Fernando Salazar Paredes*
Uno de los primeros acuerdos a los que se llegó en la primera reunión de gabinete del presidente Ollanta Humala fue la ratificación del embajador Allan Wagner como agente del Estado peruano ante la Corte Internacional de Justicia de La Haya, junto con todo el equipo que está a cargo de la demanda.
Adicionalmente, el canciller Rafael Roncagliolo anunció que el hasta la semana pasada ministro de Relaciones Exteriores de Perú, José Antonio Belaunde, fue designado como co-agente del Estado peruano para la demanda planteada en La Haya.
Esto es continuidad.
Posteriormente, el presidente Humala, a través de un mensaje dirigido con motivo del Día del Diplomático Peruano, consideró que su país necesita un servicio exterior activo en el compromiso de su Gobierno de llevar adelante una gran transformación social. Añadió que si la década pasada fue de fortalecimiento de la democracia con crecimiento económico, la presente década será la de inclusión social en beneficio de las mayorías postergadas. “Mi Gobierno está comprometido con llevar adelante esa transformación en nuestro país, en democracia. La política exterior no puede estar ajena a este gran reto”, expresó, dejando sentado que a su criterio, la diplomacia debe ser activa y contribuir a la redistribución del bienestar. Esto es cambio.
El mensaje que el nuevo Gobierno peruano está dando al mundo es de cambio, pero con continuidad. Es un mensaje de un Gobierno serio que refleja la madurez de un país en una gestión que se inicia.
En contraposición a ello, la estrategia de destruir todo para construir todo de nuevo evidencia, a su vez, la adolescencia de un Gobierno que carece de capacidad de reconocer que la continuidad es esencial para el cambio, especialmente en un contexto de pluralismo político donde la política exterior está, quiérase o no, condicionada por factores externos.
La madurez es el momento en que se alcanza el máximo desarrollo en una gestión pública. Se la logra no sólo por el transcurso del tiempo sino teniendo la habilidad –que sólo se la consigue con el dominio del conocimiento– de reconocer y fortalecer las cosas buenas del pasado, desechando –sin alharacas– lo malo. Ésa es la continuidad que hace que el cambio no sólo tenga credibilidad, sino que sirva, en efecto, a los intereses permanentes del país.
La adolescencia en una gestión pública refleja una etapa en que todo parece gris y en la que se tiene una suerte de sicosis que todo el mundo nos ataca y, para protegernos, también arremetemos, sin son ni ton. Lo subjetivo –que todos nos atacan– puede ser imaginario y lo objetivo –que nosotros retaliamos– es una realidad. De ahí la característica de la confrontación permanente que origina la discontinuidad que, consecuentemente, desacredita el cambio.
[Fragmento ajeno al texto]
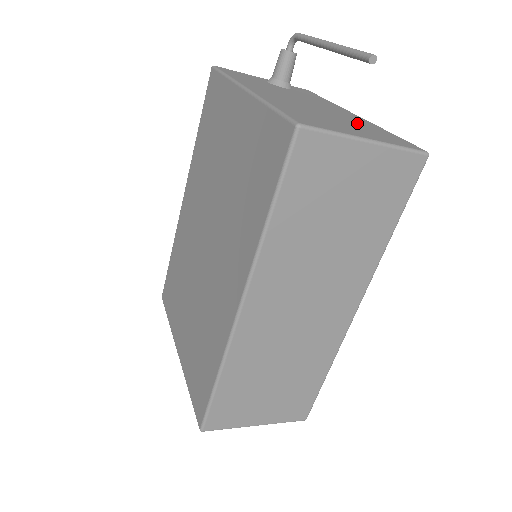
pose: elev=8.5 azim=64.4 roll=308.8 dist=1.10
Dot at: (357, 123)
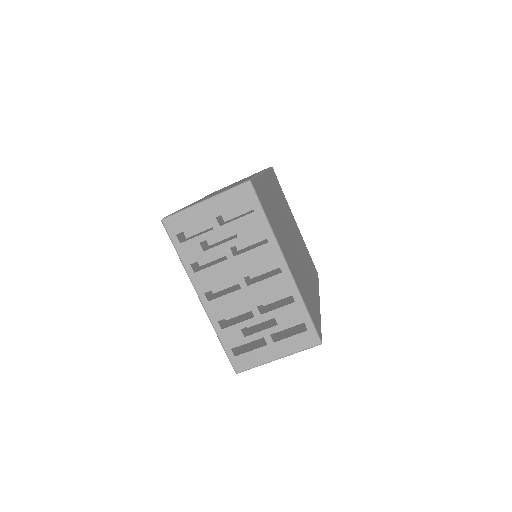
Dot at: occluded
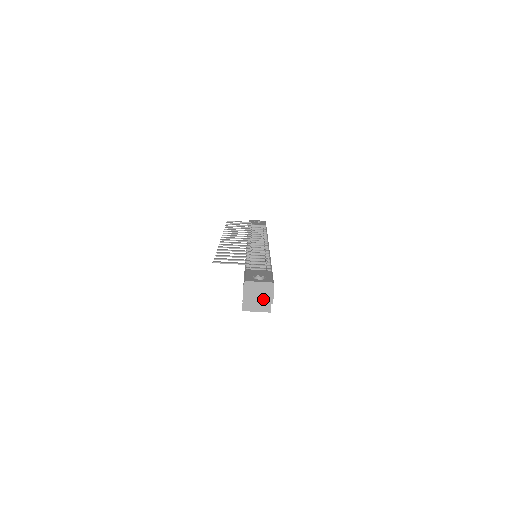
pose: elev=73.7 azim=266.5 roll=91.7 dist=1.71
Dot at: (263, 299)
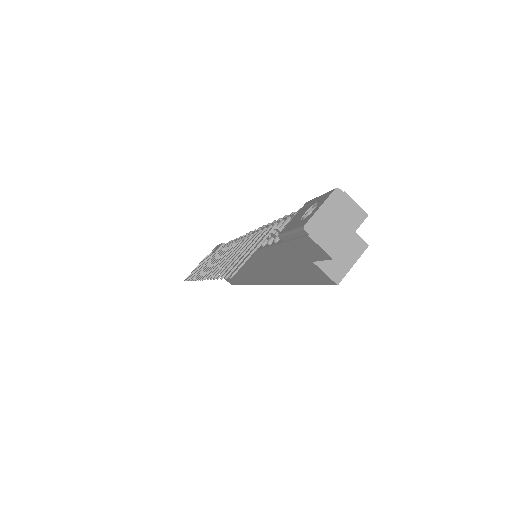
Dot at: (350, 224)
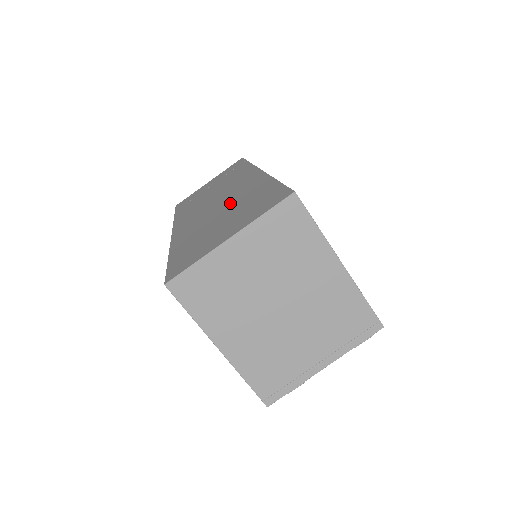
Antes nuestra política exterior, evidentemente, tenía muchas fallas, especialmente atribuibles a una dependencia extrema del poder hegemónico. Sin embargo, se habían logrado dos cosas que eran más fuertes que las coyunturas ya sea en dictadura o en democracia: había una doctrina internacional –buena o mala, es un tema abierto a la discusión– y una incipiente carrera diplomática, criticable desde varios aspectos, pero carrera al fin.
Hoy no tenemos doctrina ni carrera diplomática. Recorremos, en materia internacional, un camino poblado de improvisaciones, reacciones casi hepáticas y una soberana falta de recursos humanos que conozcan y practiquen el arte de la negociación.
Ello explica los circunloquios de nuestra política exterior. Hoy estamos bien, con uno, nos peleamos, luego queremos volver. Con el otro no estamos bien, pero voceamos que queremos estar bien, pero, en los hechos, hacemos todo lo posible para que estemos mal. Es una inequívoca adolescencia que afecta nuestros intereses.
Al haber borrado todo, porque subjetivamente se consideraba que todo lo anterior era malo, seis años después no se evidencia la capacidad necesaria ni los cuadros adecuados para hacer una gestión de política exterior. Navegamos a la deriva, sin continuidad y sin cambio. Es una especie de vacío donde se ha perdido la brújula.
Qué diferente hubiera sido que al inicio de este Gobierno, nuestra política exterior, y su instrumento la diplomacia, se hubiera asemejado en algo a lo que está haciendo Humala en Perú, es decir, hacer cambio con continuidad.
Dicen que la vida se divide en tres tiempos: el presente, pasado y futuro. De estos tres, el más breve es el presente. No obstante, el optimista en mí quiere creer que todavía tenemos tiempo en el presente para cambiar en el sentido de reencauzar nuestra política exterior superando la adolescencia y obrando con madurez.